Même son de cloche au niveau des communes : il s’agirait de les inciter « à sanctionner les propriétaires et les promoteurs immobiliers qui n’utilisent pas leurs permis de construire », en diminuant les transferts directs de l’État vers les communes qui ne respecteraient pas ou partiellement seulement cette règle. L’OCDE incite aussi les pouvoirs publics à « étoffer le parc de logements locatifs sociaux tout en préservant la mixité sociale ». Une idée qui est, enfin, inscrite dans le programme gouvernemental, mais sans véritable obligation de résultat, faute d’indication d’un objectif quantitatif.
Pour y arriver, l’OCDE propose de « faire financer directement l’acquisition de nouveaux terrains par les promoteurs publics », voire l’État et les communes, et d’arrêter parallèlement la vente des terrains déjà en possession des derniers. Une proposition qui devrait satisfaire l’actuelle ministre de l’Intérieur, Taina Bofferding (LSAP), qui doit trouver un équilibre entre les besoins cuisants en matière de logements et la sacro-sainte « autonomie communale ». Alors qu’elle vient de lancer sa campagne pour une réforme de la loi sur la tutelle de l’État sur les communes – qui devrait en principe être allégée –, elle s’est vue attaquée par des député-e-s maires d’opposition parce qu’elle avait indiqué qu’elle n’accepterait plus à l’avenir que les communes vendent des terrains à bâtir avec comme seule fin de faire des profits.
Mais les recommandations de l’OCDE ne se limitent pas uniquement à des mesures d’ordre fiscal : l’institution ose aussi se prononcer sur certains aspects d’une politique urbaine particulièrement ratée au Luxembourg. Il s’agirait, par exemple, d’augmenter « la densité résidentielle, notamment autour des pôles de transport, en construisant des bâtiments plus hauts ».
Un argumentaire riche en illustrations
Comme pour chaque étude qui fait état d’une situation difficile, la lecture peut être double : on peut y voir soit un constat d’échec et demander aux acteurs en place de laisser leur place, soit un moyen d’incitation à redoubler d’efforts. Un peu comme les taxes environnementales, prônées par « Déi Gréng » et mises en avant par la coalition en place, alors que le Luxembourg se retrouve parmi le dernier tiers des États membres de l’OCDE : en 2016, ces taxes représentaient 1,75 pour cent du PIB au Luxembourg, alors que les champions danois redistribuent jusqu’à 4 pour cent de leur PIB via cette taxation. Peut mieux faire, conclut l’OCDE pour notre pays.
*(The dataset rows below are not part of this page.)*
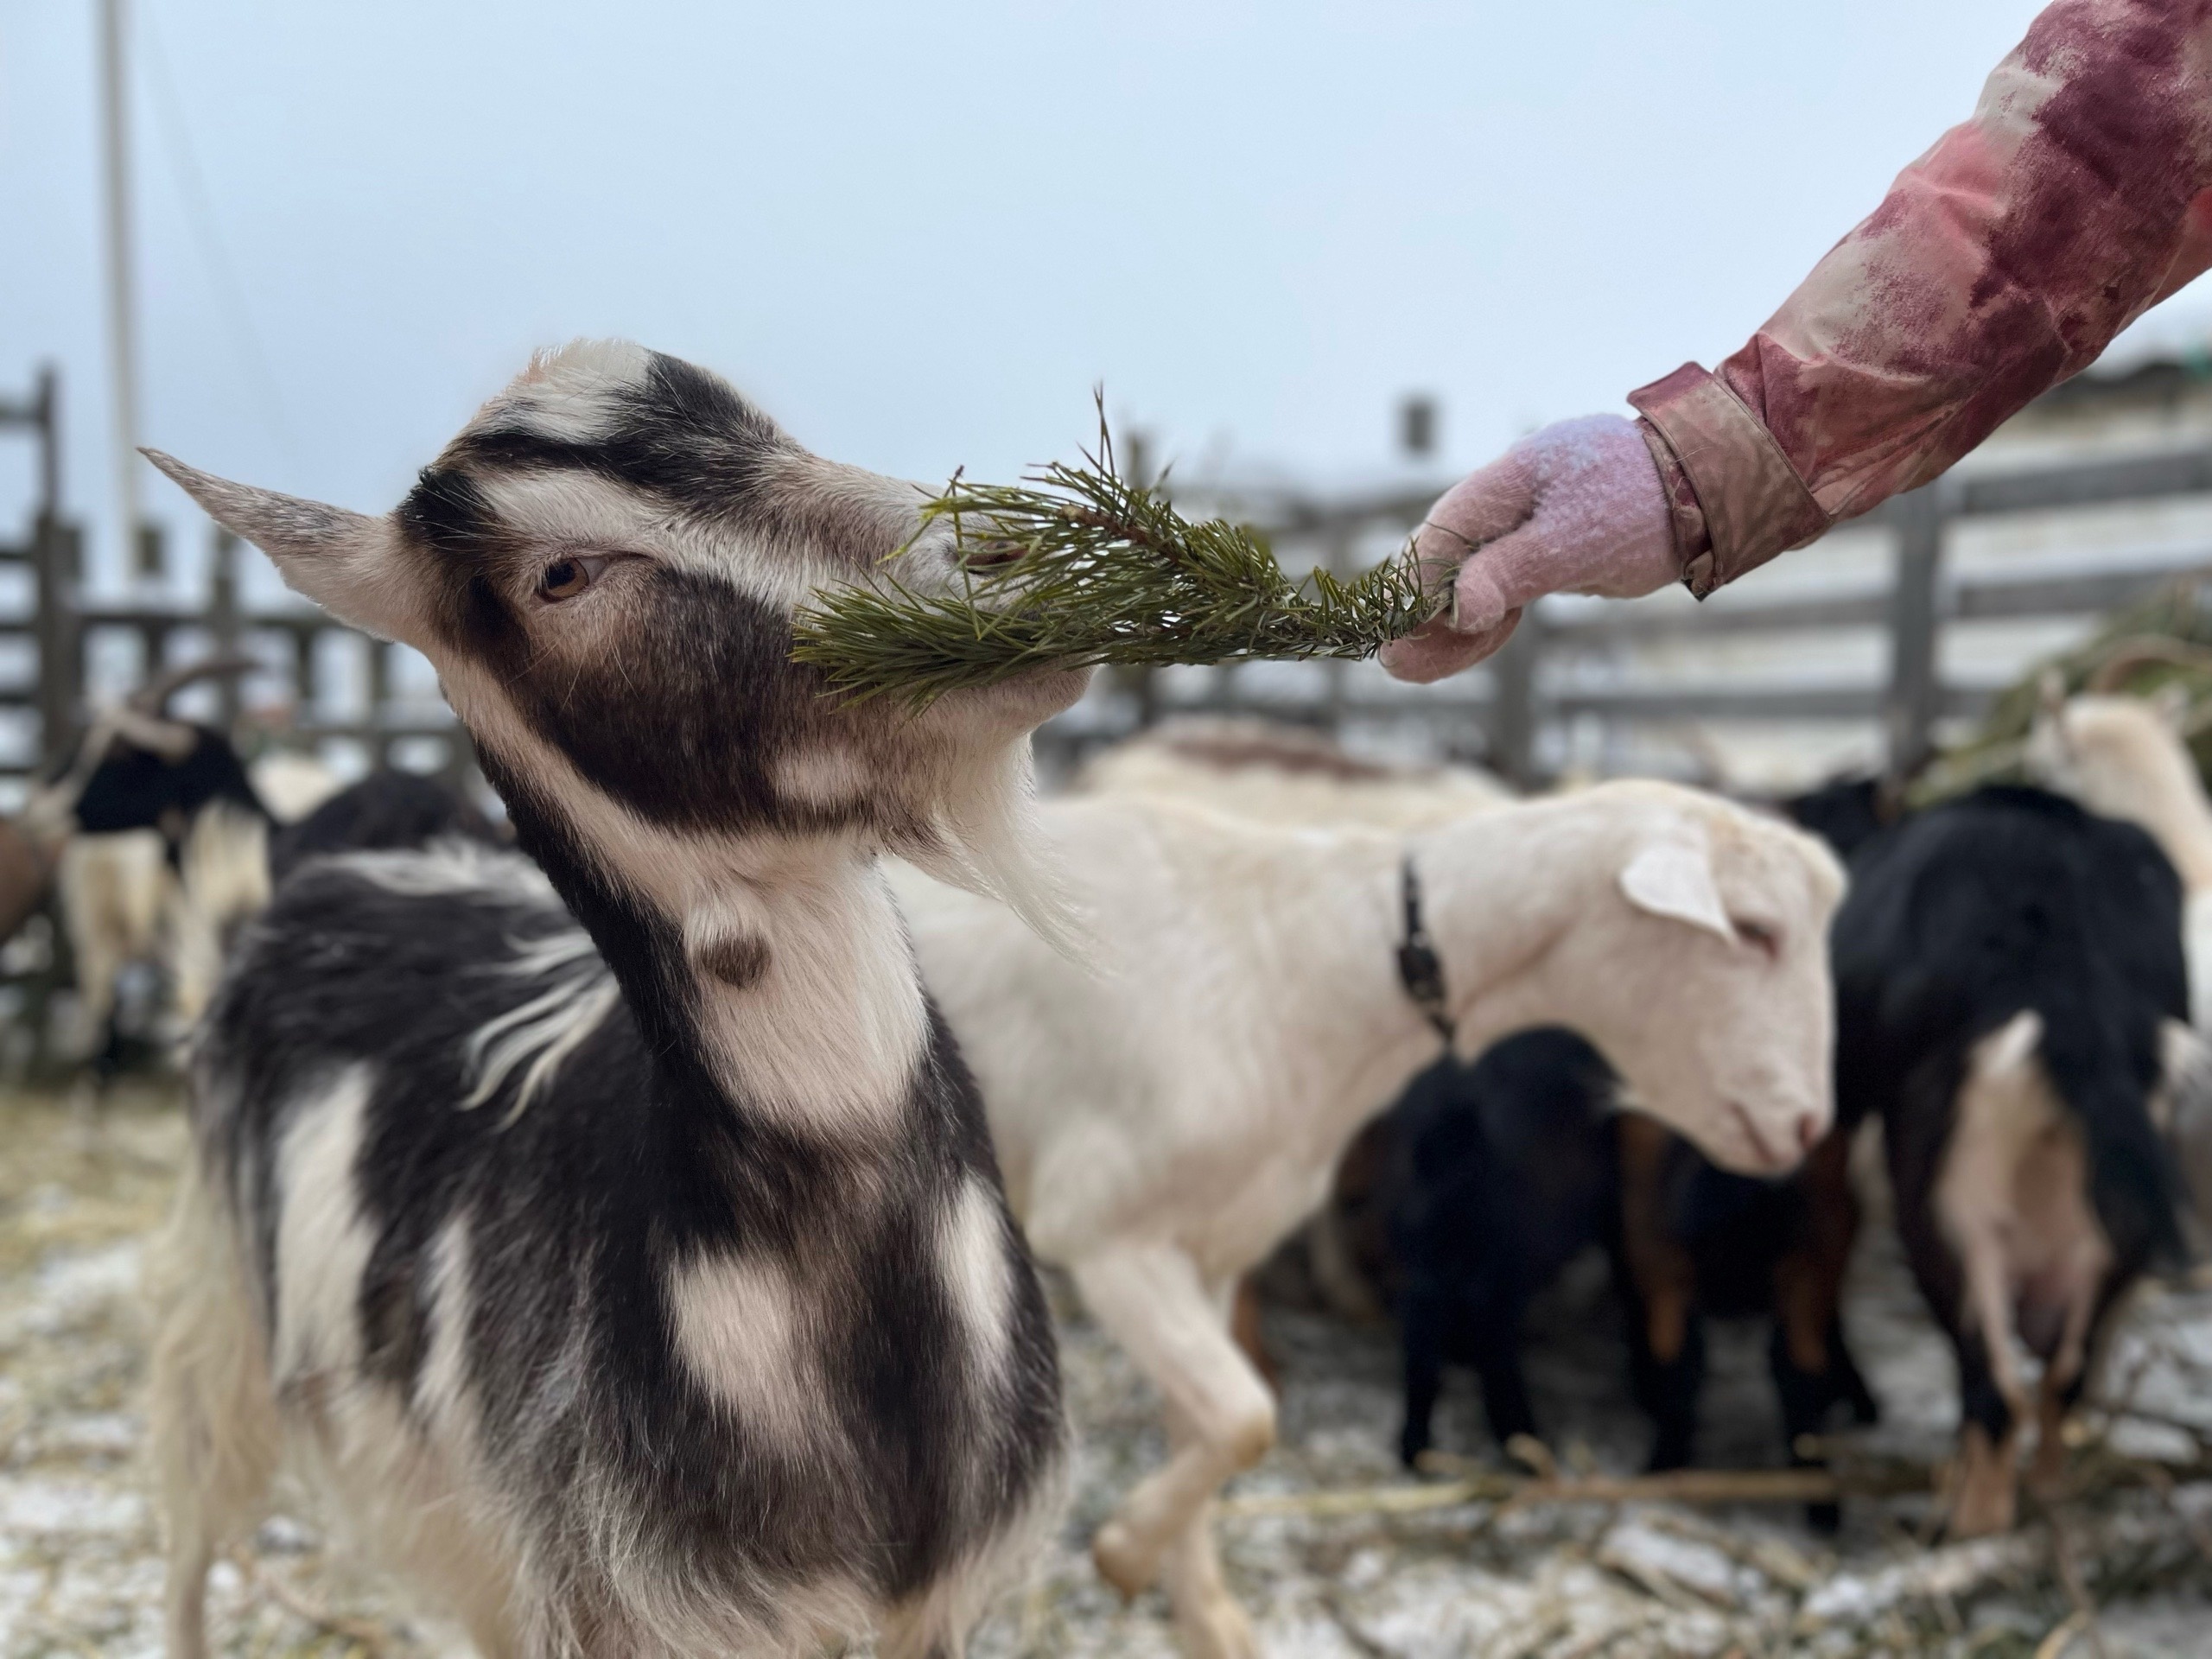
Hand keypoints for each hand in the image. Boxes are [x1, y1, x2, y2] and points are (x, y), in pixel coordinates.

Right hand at [1380, 414, 1679, 681]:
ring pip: (1474, 577)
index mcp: (1514, 474)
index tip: (1395, 626)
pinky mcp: (1551, 547)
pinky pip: (1503, 587)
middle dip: (1421, 612)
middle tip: (1392, 661)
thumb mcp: (1578, 544)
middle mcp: (1514, 494)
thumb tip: (1455, 608)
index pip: (1445, 529)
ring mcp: (1531, 521)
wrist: (1717, 489)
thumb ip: (1511, 571)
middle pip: (1450, 557)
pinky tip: (1456, 653)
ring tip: (1408, 670)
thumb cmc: (1649, 511)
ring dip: (1446, 625)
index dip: (1416, 581)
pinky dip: (1482, 622)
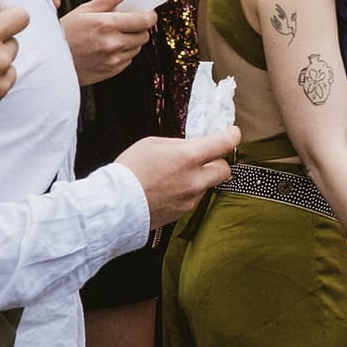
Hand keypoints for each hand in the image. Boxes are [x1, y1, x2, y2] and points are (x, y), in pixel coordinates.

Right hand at [62, 0, 157, 85]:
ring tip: (114, 36)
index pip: (145, 20)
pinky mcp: (111, 71)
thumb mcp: (85, 10)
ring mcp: (112, 59)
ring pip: (138, 48)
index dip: (150, 15)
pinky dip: (124, 53)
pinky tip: (109, 48)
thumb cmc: (65, 34)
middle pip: (144, 35)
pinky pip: (128, 60)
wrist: (49, 60)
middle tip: (128, 23)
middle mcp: (112, 43)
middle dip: (140, 27)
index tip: (147, 13)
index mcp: (106, 25)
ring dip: (132, 41)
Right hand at [116, 127, 238, 228]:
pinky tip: (167, 189)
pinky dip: (186, 192)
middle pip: (224, 169)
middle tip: (204, 157)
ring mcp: (189, 199)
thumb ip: (179, 144)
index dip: (232, 136)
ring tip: (174, 175)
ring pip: (207, 185)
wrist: (114, 206)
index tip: (232, 133)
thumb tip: (193, 145)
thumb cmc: (129, 172)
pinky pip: (192, 198)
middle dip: (217, 161)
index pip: (225, 143)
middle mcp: (195, 180)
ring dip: (199, 178)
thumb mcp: (153, 144)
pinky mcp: (181, 213)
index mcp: (189, 157)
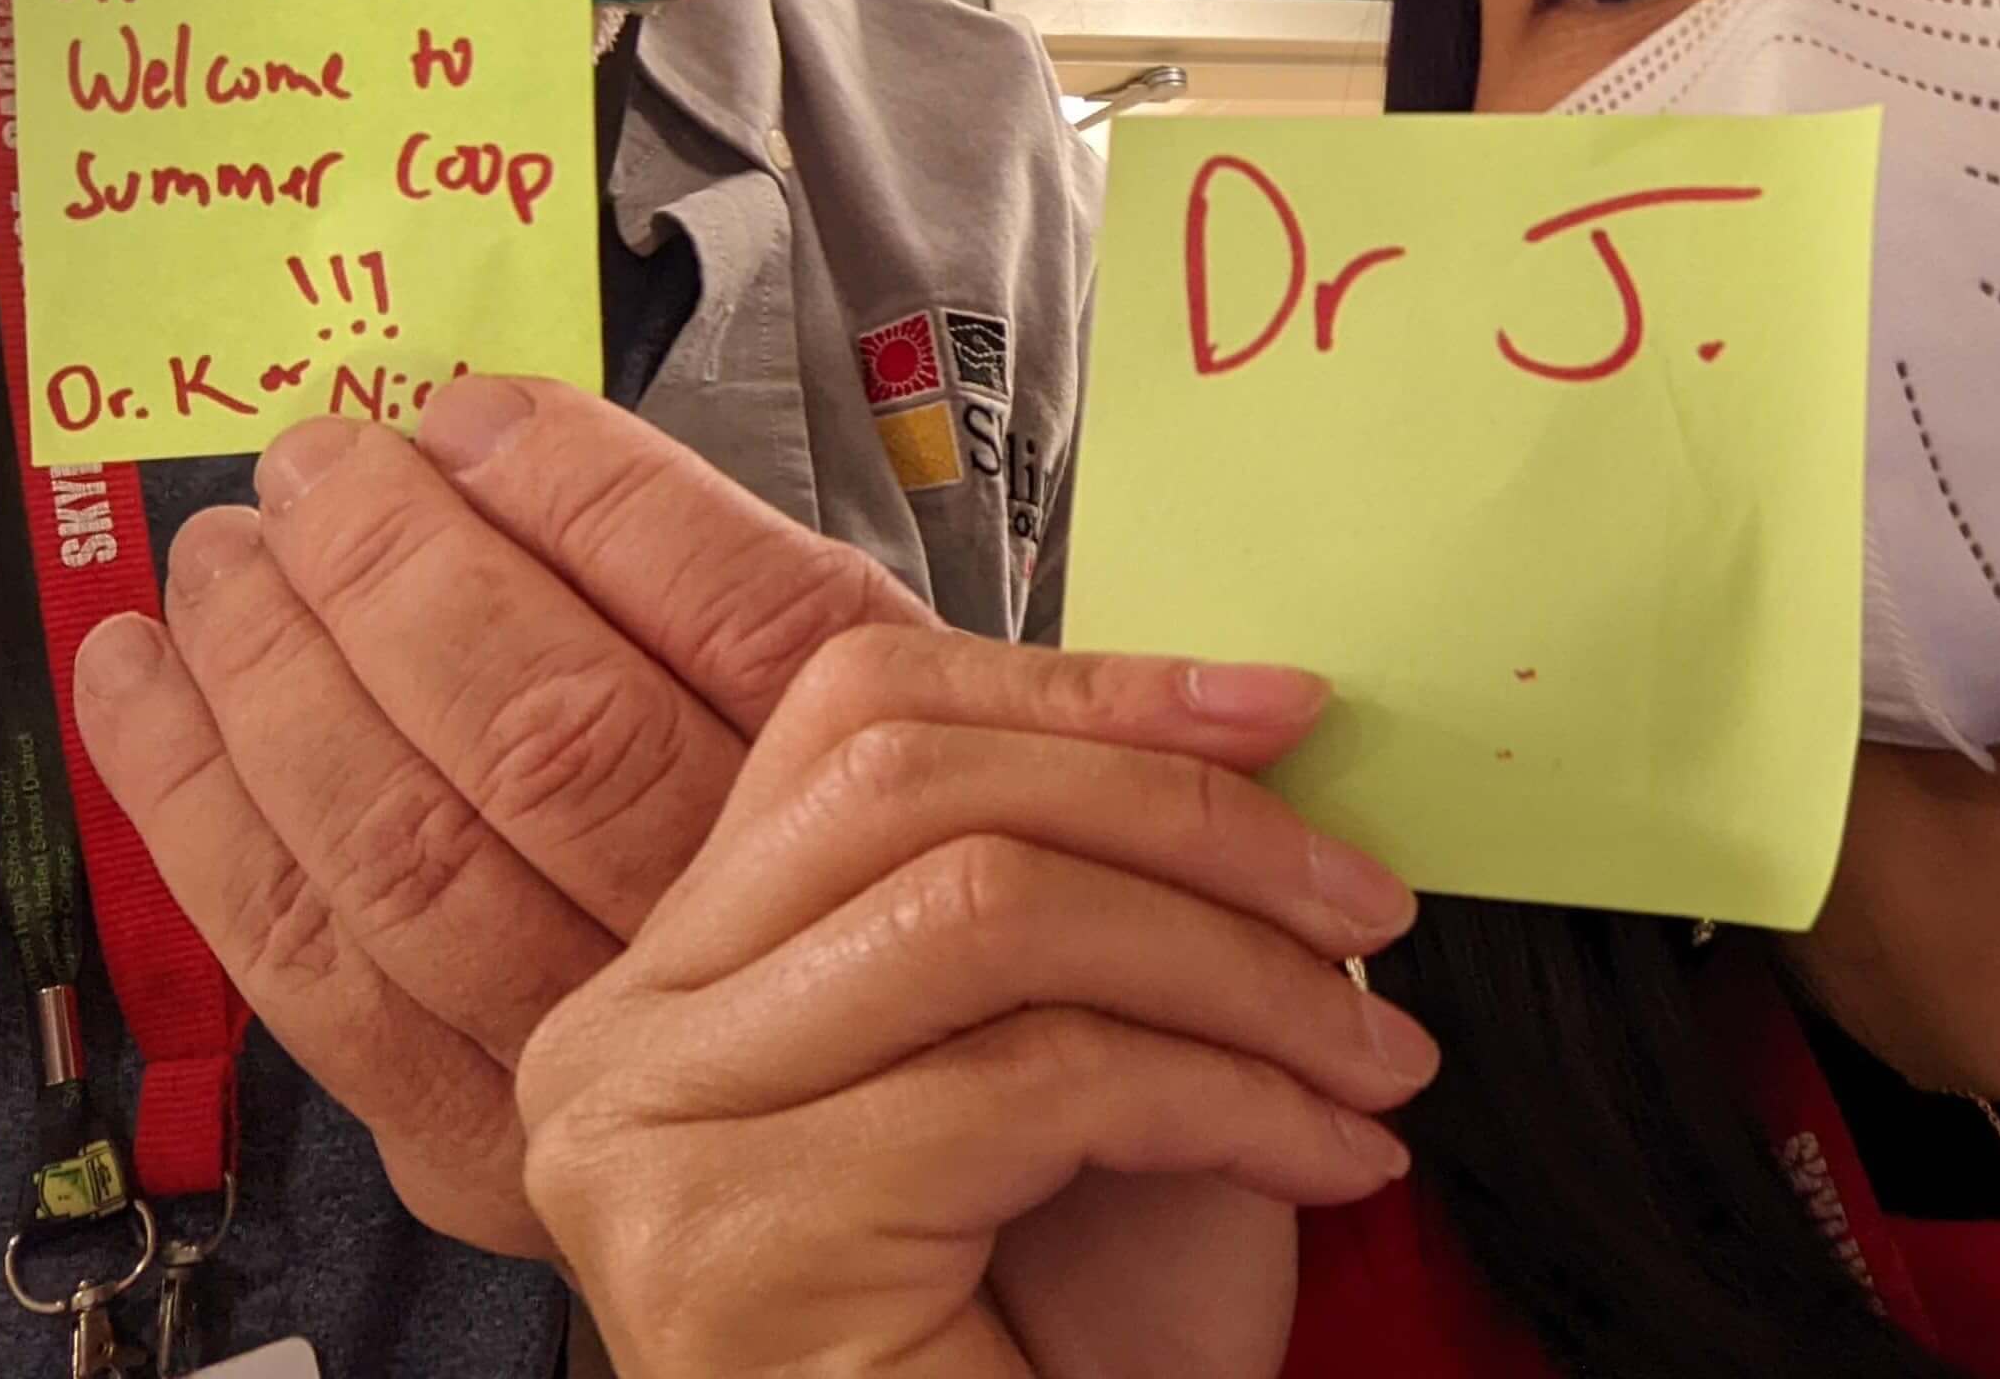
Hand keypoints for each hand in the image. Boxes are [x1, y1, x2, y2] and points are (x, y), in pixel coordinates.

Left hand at [76, 376, 932, 1254]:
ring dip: (277, 679)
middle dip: (398, 569)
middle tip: (313, 467)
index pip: (745, 620)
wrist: (872, 1158)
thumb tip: (505, 443)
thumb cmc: (867, 886)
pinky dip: (199, 815)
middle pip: (556, 734)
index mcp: (880, 805)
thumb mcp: (906, 721)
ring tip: (220, 562)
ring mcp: (602, 1056)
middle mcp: (747, 940)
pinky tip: (141, 690)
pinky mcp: (472, 1147)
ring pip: (409, 851)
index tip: (476, 417)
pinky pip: (308, 975)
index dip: (591, 496)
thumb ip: (750, 603)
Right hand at [514, 625, 1432, 1378]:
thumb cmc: (1053, 1353)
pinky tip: (1327, 1157)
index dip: (1083, 687)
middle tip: (1366, 902)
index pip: (861, 716)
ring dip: (1233, 968)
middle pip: (914, 785)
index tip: (1282, 708)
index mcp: (688, 963)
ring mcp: (653, 1134)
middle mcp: (626, 1032)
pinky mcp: (736, 1246)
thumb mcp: (1077, 1062)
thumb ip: (1102, 888)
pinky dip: (1231, 1100)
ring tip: (1373, 1058)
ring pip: (982, 911)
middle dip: (1182, 815)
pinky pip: (1035, 1080)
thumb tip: (1251, 717)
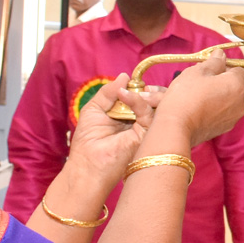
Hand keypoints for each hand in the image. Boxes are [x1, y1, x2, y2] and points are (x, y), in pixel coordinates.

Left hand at [66, 74, 159, 191]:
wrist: (87, 166)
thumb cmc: (87, 142)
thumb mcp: (95, 108)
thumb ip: (108, 91)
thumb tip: (125, 76)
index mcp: (128, 117)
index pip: (141, 98)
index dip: (138, 88)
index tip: (131, 81)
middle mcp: (138, 123)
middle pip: (153, 101)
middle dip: (145, 90)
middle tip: (135, 84)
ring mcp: (144, 130)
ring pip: (156, 106)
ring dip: (144, 94)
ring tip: (127, 91)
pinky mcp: (146, 136)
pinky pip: (149, 114)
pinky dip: (138, 101)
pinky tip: (125, 96)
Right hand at [153, 50, 243, 145]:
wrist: (176, 127)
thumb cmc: (186, 96)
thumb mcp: (198, 71)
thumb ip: (214, 61)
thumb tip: (221, 54)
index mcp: (237, 85)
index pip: (240, 70)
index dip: (226, 67)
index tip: (212, 68)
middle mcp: (241, 102)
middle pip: (235, 86)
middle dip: (222, 81)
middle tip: (202, 81)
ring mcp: (233, 118)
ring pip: (229, 100)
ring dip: (218, 95)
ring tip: (198, 95)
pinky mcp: (224, 129)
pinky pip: (222, 113)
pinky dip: (214, 109)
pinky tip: (199, 108)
Lors de la session de questions et réponses, Sam Tanson a bien pu expliquer ce que son ministère était en train de préparer en vue d’une réforme globale de la politique en matière de logement social – augmentation significative du parc locatif au détriment des logements vendus, emphytéose au lieu de vente définitive… –, mais en ce qui concerne les aspects purement fiscaux en matière de logement, elle n’a pas voulu aller au-delà de l’indication que son équipe était en train de discuter de cela avec celle du ministère des Finances. Pierre Gramegna a bien voulu le confirmer, mais n’a pas, de son côté, expliqué à quoi on devrait s’attendre exactement.
La ministre du Logement, en tout cas, dispose maintenant d’un argumentaire richement illustré de ce qu’il faudrait faire. Un éventail de propositions provenant en plus d’une institution à laquelle on peut faire beaucoup de reproches, à part celui de prôner le collectivisme et une politique du non et des interdictions. Ce sont pourtant là les critiques lancées par l’opposition de droite envers le gouvernement et plus particulièrement ses membres vert-e-s, lors d’un débat houleux la semaine dernière qui portait entre autres sur… la politique du logement.